Published 03rd Oct 2011

A 1.4 billion pound deal between Royal Bank of Scotland (RBS.L) and Blackstone (BX.N) to rid the bank of some of its troubled property loans may fail, robbing the industry of a template for similar transactions, three sources said.

The deal, code named Project Isobel, required debt funding from third parties of about 60 percent and was part of a move by RBS to reduce its estimated 80 billion pounds property exposure, after its government bailout during the credit crisis.

"There are talks to try and save the deal with RBS providing the debt funding themselves. They should know in the next few days whether they can do that and are hopeful a deal can be done despite some entrenched and emotional positions," one source familiar with the matter told Reuters.

Blackstone was unable to arrange debt funding from banks including Goldman Sachs (GS.N), Citi (C.N) and HSBC (HSBA.L) for the deal on terms that would make it attractive, the source said.

"This deal has blown up because they (Blackstone) couldn't line up the debt given everything that is going on with the global economy at the moment," a second source told Reuters.
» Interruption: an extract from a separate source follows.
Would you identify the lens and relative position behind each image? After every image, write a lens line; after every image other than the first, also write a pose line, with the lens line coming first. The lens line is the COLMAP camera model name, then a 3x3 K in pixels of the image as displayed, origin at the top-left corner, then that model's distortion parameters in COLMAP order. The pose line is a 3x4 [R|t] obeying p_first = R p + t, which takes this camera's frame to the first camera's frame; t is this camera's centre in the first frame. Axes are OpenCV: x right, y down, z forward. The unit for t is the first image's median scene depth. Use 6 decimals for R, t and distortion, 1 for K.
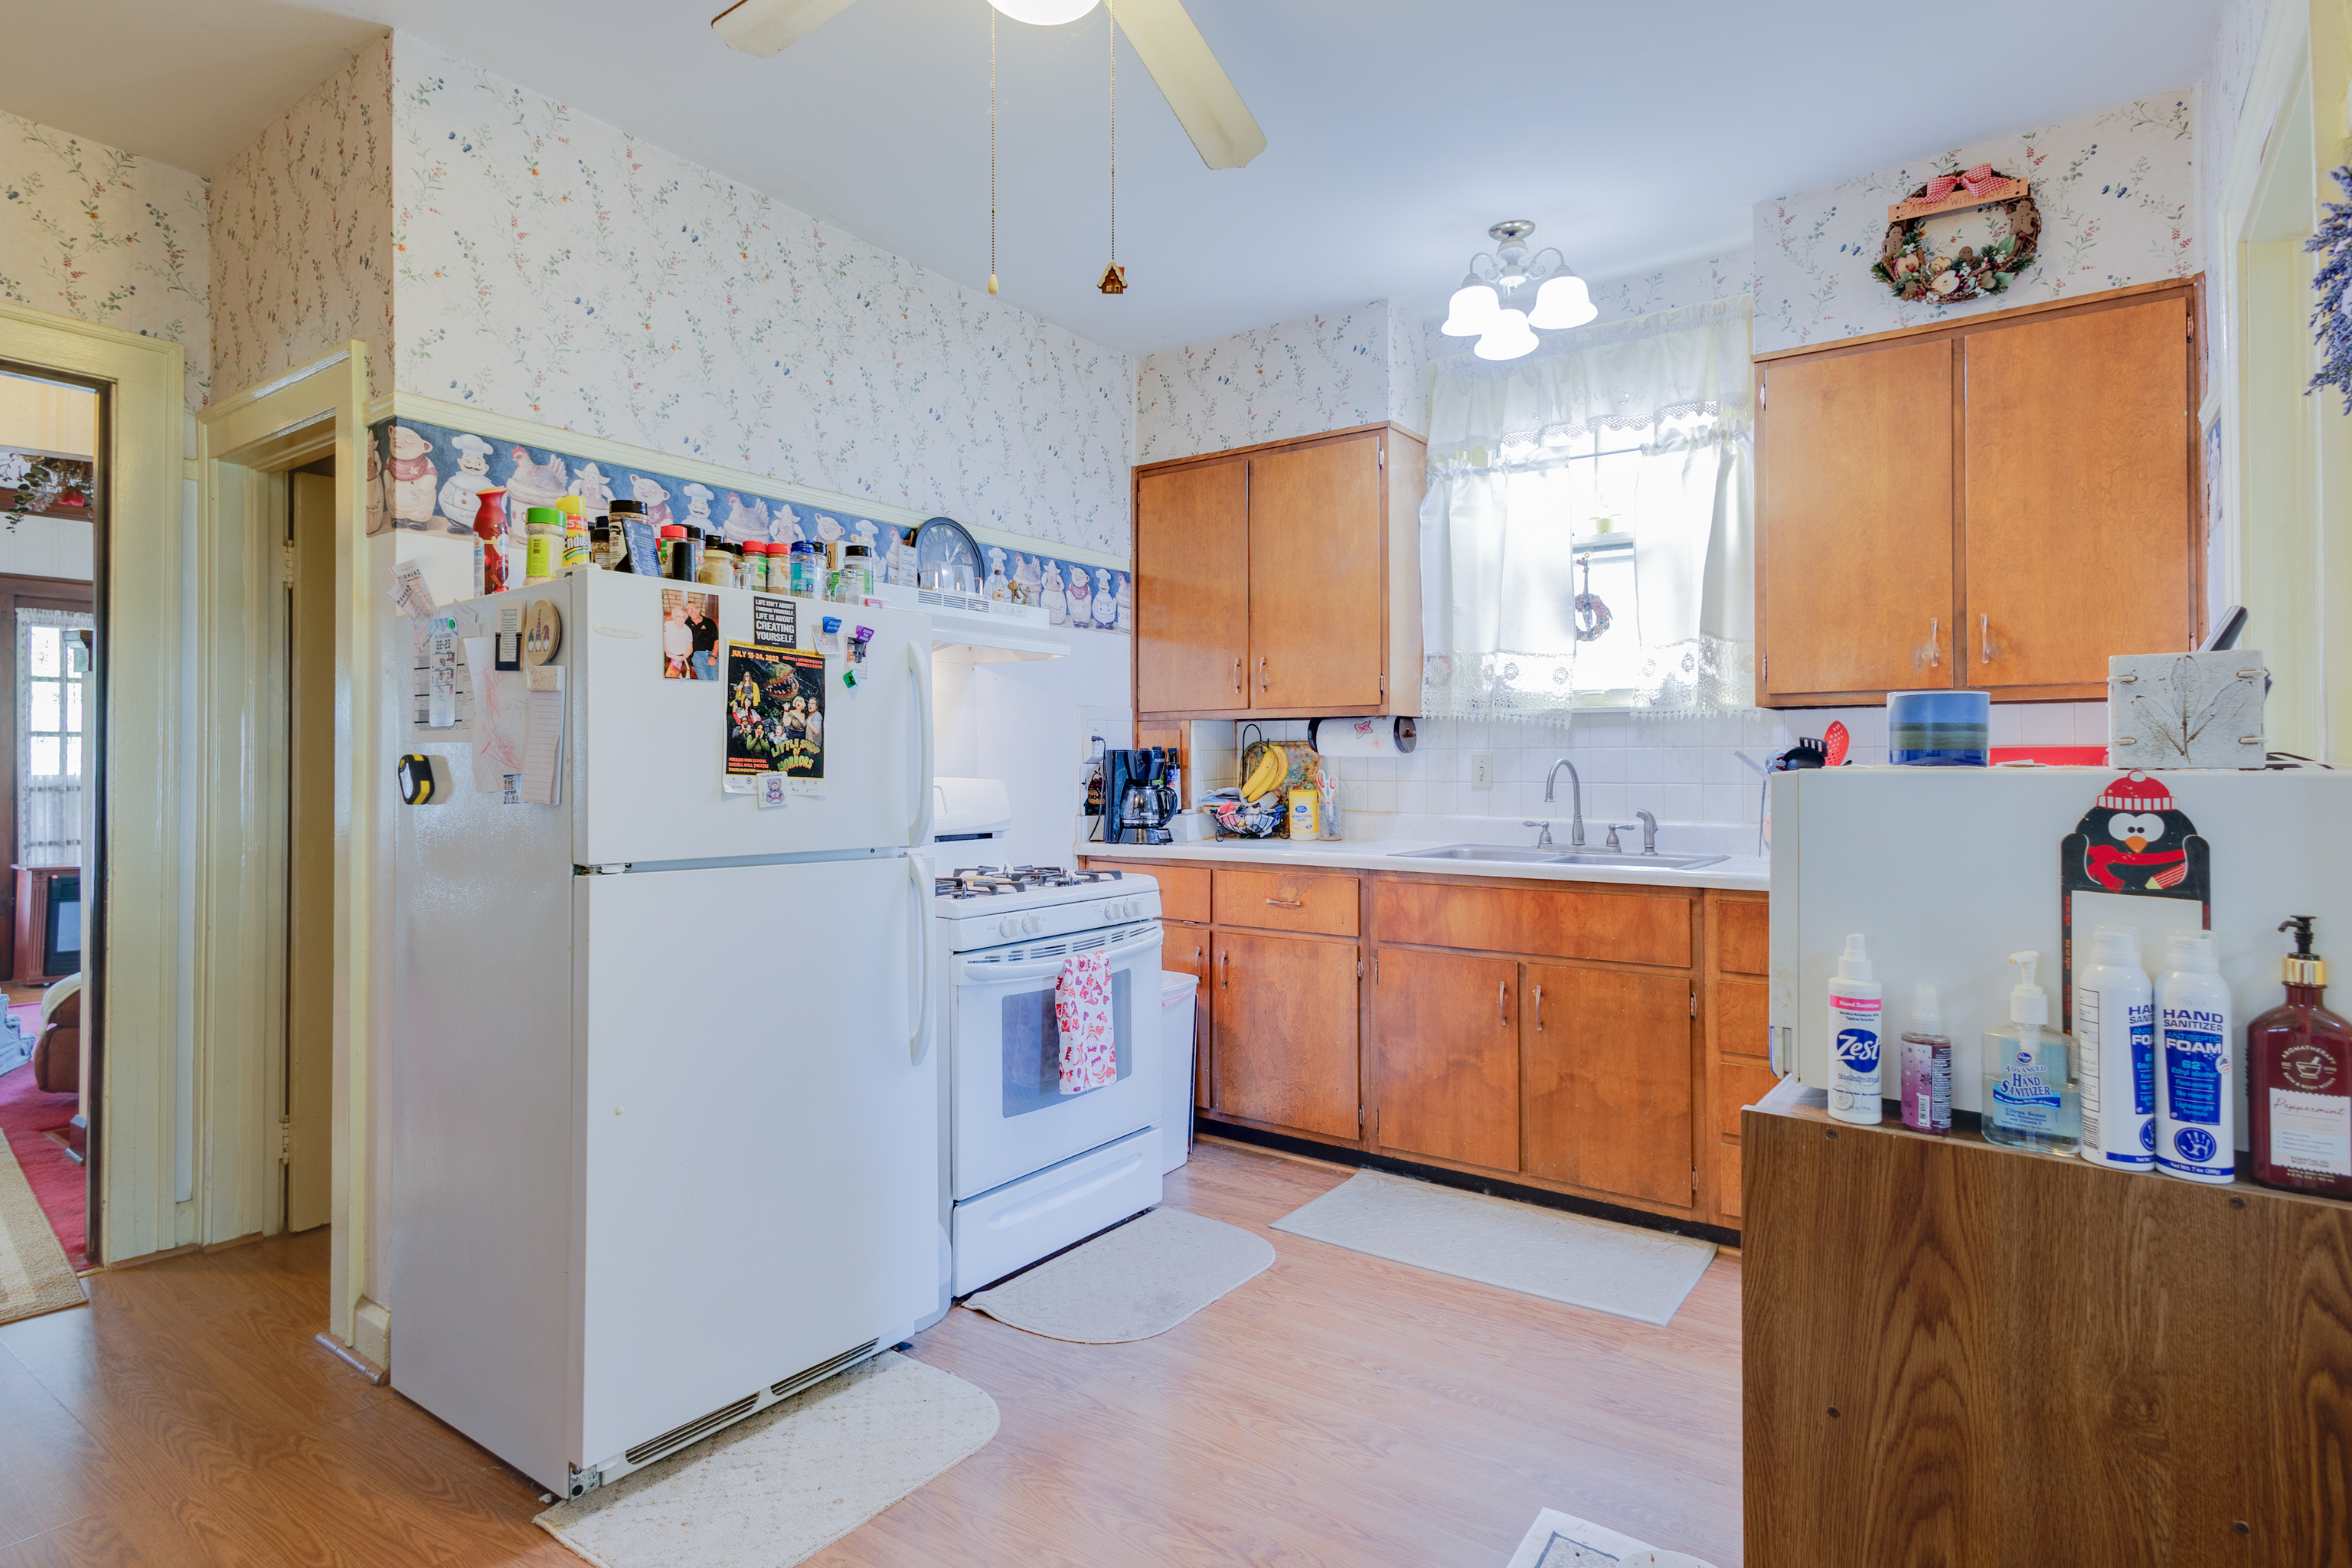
lens RADIAL K [[1204.8, 0, 1176.0], [0, 1204.8, 784.0], [0, 0, 1]] dist [0.000415, -0.000170]
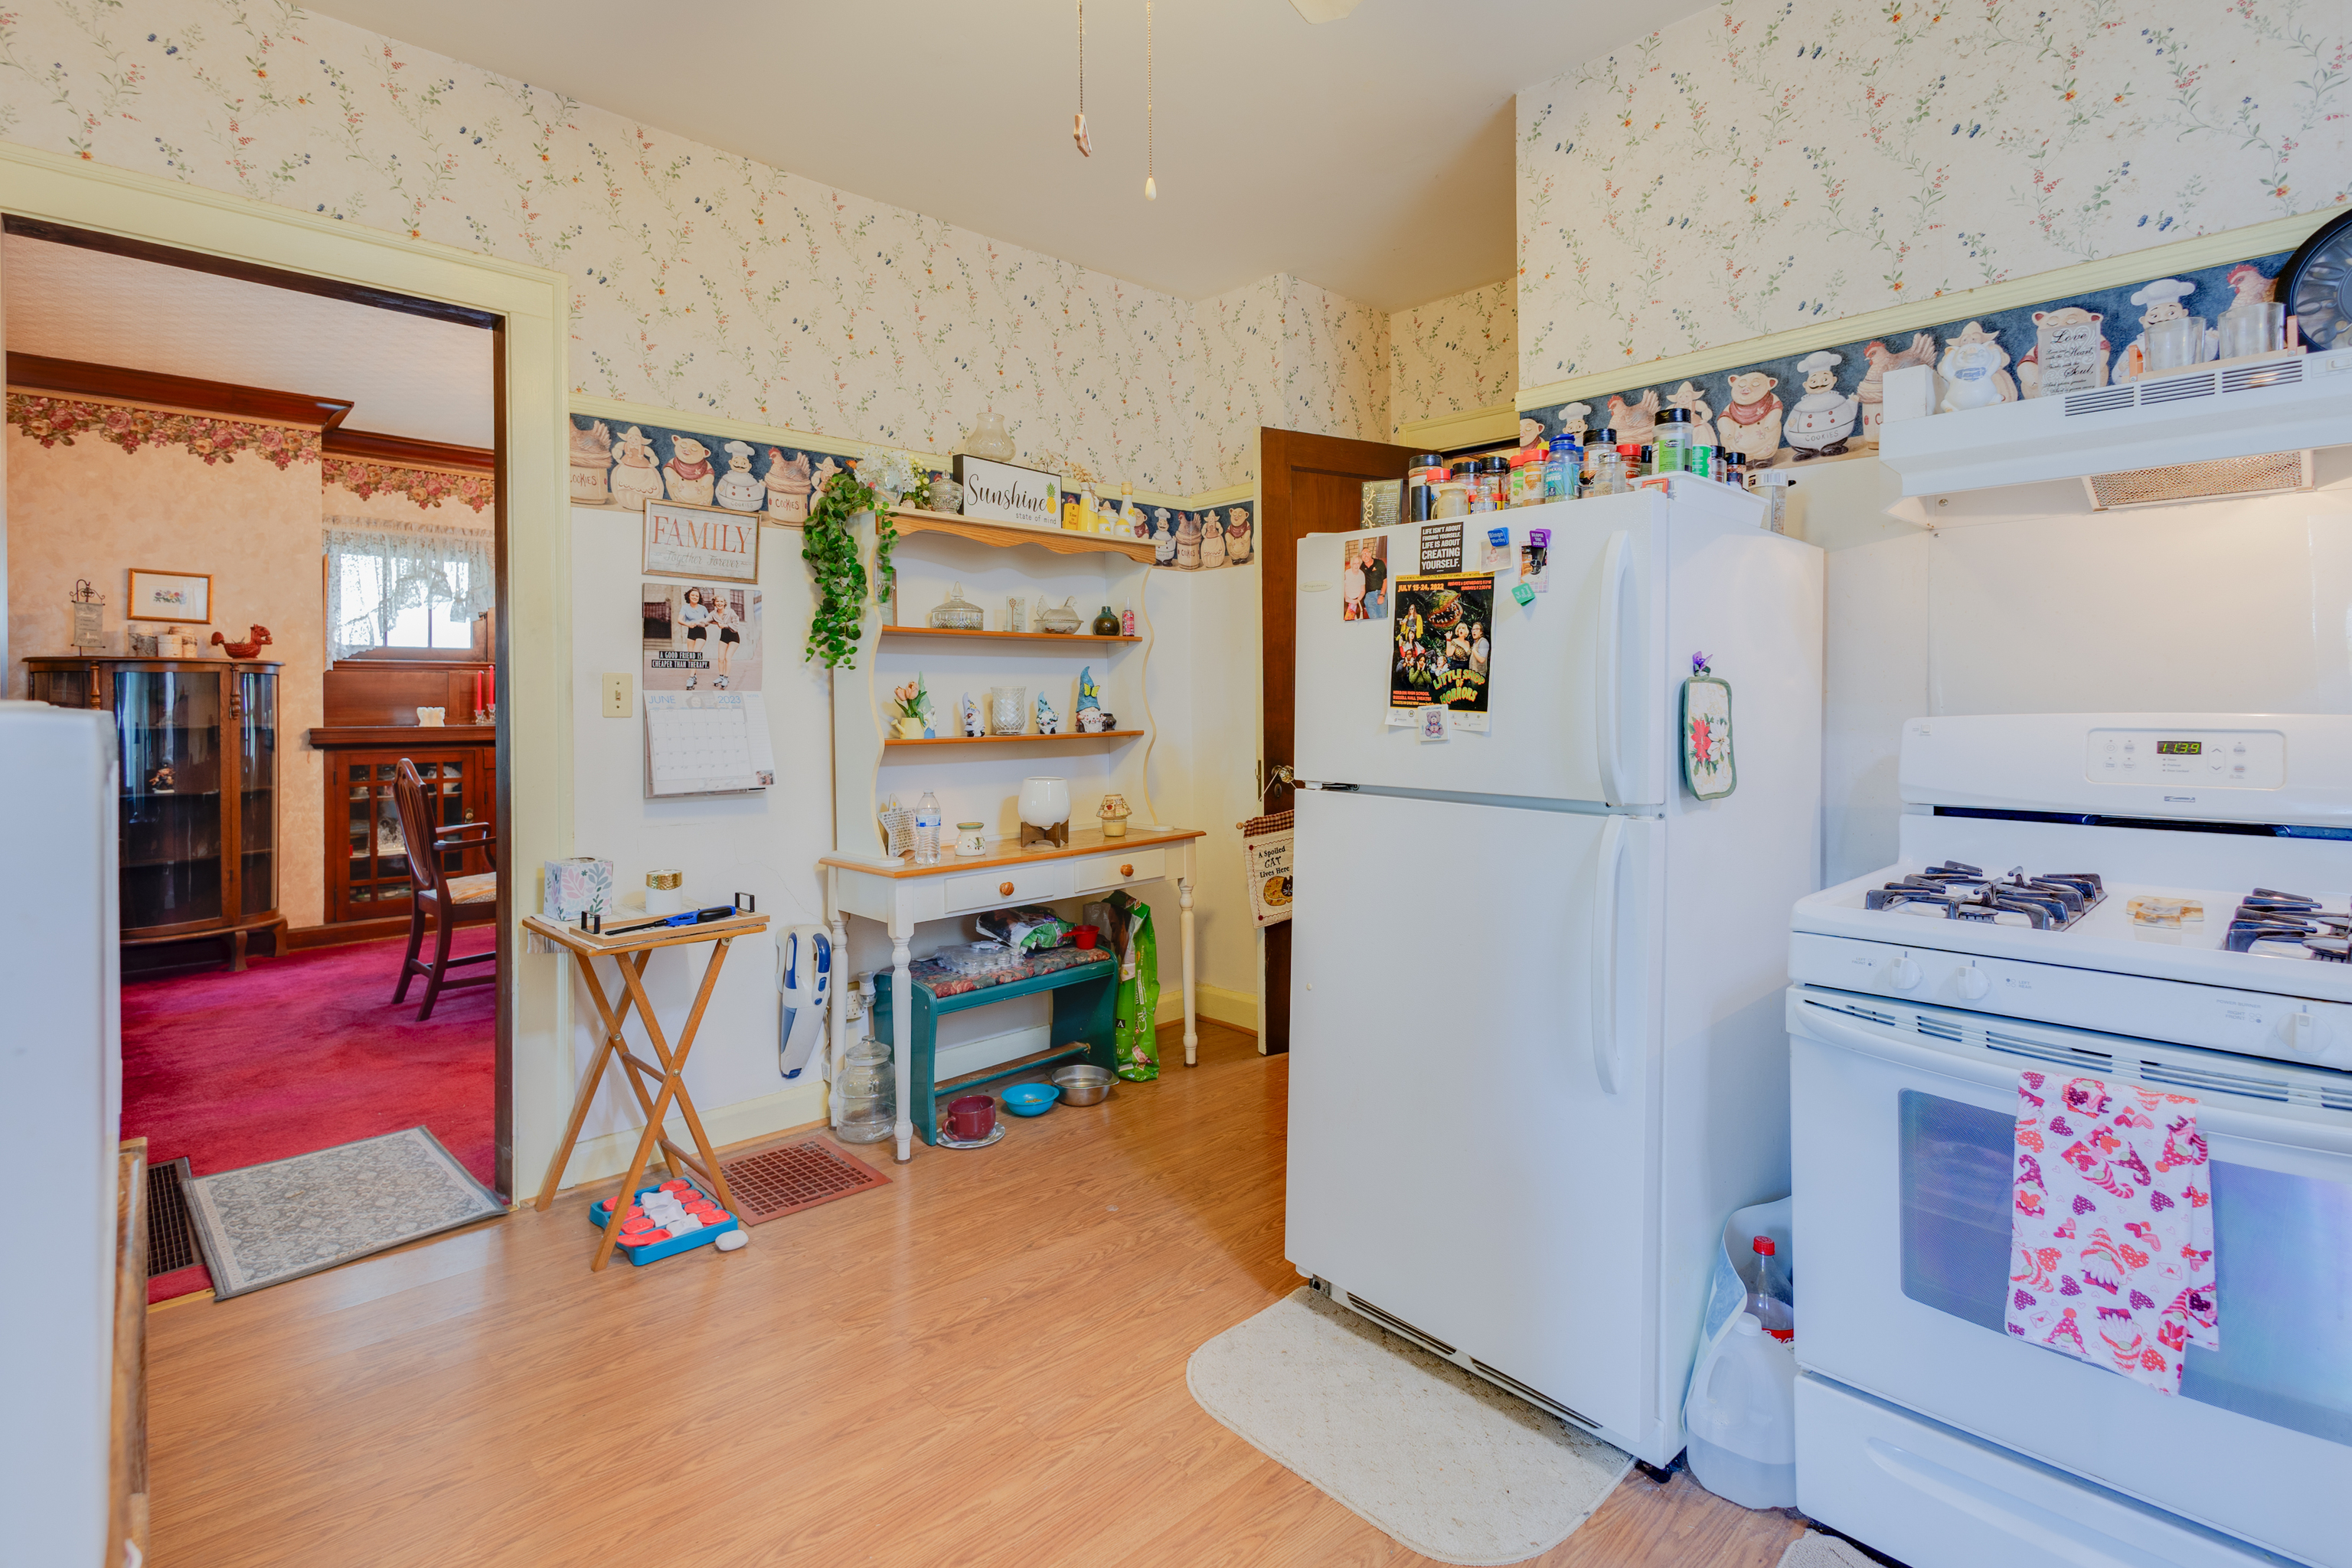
lens RADIAL K [[1118.6, 0, 1182.8], [0, 1118.6, 703.8], [0, 0, 1]] dist [0.000321, 0.000541]
pose [[-0.183032, 0.007968, -0.983075, 0.579100], [-0.004314, 0.999951, 0.008908, -0.017784], [0.983097, 0.005871, -0.182989, 0.959573]]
A third source at a bank that declined to provide debt for Project Isobel said: "We were not interested in financing this type of loan portfolio deal ... Right now the property industry needs to brace itself for more surprises."

RBS and Blackstone had agreed to put the loans into a jointly owned vehicle. RBS had planned to hold a 75 percent equity stake in the new structure, which it would sell down over time. U.S. private equity giant Blackstone was to buy a 25 percent share and manage the properties.

The underlying assets, which number about 30, were deemed riskier to the bank because they were outside so-called prime locations and have higher loan-to-value ratios, a calculation that measures debt held over a property against its value.

RBS and Blackstone declined to comment.

The collapse could be a major blow for other property lenders who have recently stepped up their efforts to offload property assets after sharp falls in value that followed the credit crisis.

Project Isobel was widely seen within the banking and property industries as a template for other banks to offload unwanted property assets.

Lloyds Banking Group (LLOY.L) appointed JPMorgan (JPM.N) to sell property loans with a face value of about 1 billion pounds this month. Bundesbank is eying the disposal of 4 billion euros (3.4 billion pounds) worth of Lehman Brothers derived property loans, UK trade magazine Property Week said.

Ireland's National Management Agency (NAMA) said it would appoint advisors to speed up the disposal of assets and loans on Thursday. State-run NAMA spent 30.5 billion euros acquiring loans with a nominal value of 72 billion euros and had only sold 3.3 billion euros worth of properties by June.

Meanwhile, Spanish bank Santander (SAN.MC) has put eight billion euros worth of property on the market, PropertyEU said on its website last week.